_DIRECTIONS FOR THIS TASK_: Repeat the whole listing below, word for word.

_DATA SHOWN_:
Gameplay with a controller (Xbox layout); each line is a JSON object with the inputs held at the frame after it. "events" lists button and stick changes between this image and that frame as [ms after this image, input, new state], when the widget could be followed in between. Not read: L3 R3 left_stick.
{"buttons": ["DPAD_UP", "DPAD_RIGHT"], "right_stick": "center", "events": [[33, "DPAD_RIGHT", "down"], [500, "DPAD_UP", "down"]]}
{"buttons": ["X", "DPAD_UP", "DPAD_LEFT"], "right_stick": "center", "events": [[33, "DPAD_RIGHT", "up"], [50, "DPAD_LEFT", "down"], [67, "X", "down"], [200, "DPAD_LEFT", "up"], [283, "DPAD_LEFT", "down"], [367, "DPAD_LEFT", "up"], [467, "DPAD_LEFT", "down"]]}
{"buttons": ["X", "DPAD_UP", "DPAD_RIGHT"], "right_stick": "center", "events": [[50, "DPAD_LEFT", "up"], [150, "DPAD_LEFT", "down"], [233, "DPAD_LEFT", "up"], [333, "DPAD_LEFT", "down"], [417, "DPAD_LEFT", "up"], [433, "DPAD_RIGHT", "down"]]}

_WRITTEN SOLUTION_:
Gameplay with a controller (Xbox layout); each line is a JSON object with the inputs held at the frame after it. "events" lists button and stick changes between this image and that frame as [ms after this image, input, new state], when the widget could be followed in between. Not read: L3 R3 left_stick.
{"buttons": ["DPAD_UP", "DPAD_RIGHT"], "right_stick": "center", "events": [[33, "DPAD_RIGHT", "down"], [500, "DPAD_UP", "down"]]}
{"buttons": ["X", "DPAD_UP", "DPAD_LEFT"], "right_stick": "center", "events": [[33, "DPAD_RIGHT", "up"], [50, "DPAD_LEFT", "down"], [67, "X", "down"], [200, "DPAD_LEFT", "up"], [283, "DPAD_LEFT", "down"], [367, "DPAD_LEFT", "up"], [467, "DPAD_LEFT", "down"]]}
{"buttons": ["X", "DPAD_UP", "DPAD_RIGHT"], "right_stick": "center", "events": [[50, "DPAD_LEFT", "up"], [150, "DPAD_LEFT", "down"], [233, "DPAD_LEFT", "up"], [333, "DPAD_LEFT", "down"], [417, "DPAD_LEFT", "up"], [433, "DPAD_RIGHT", "down"]]}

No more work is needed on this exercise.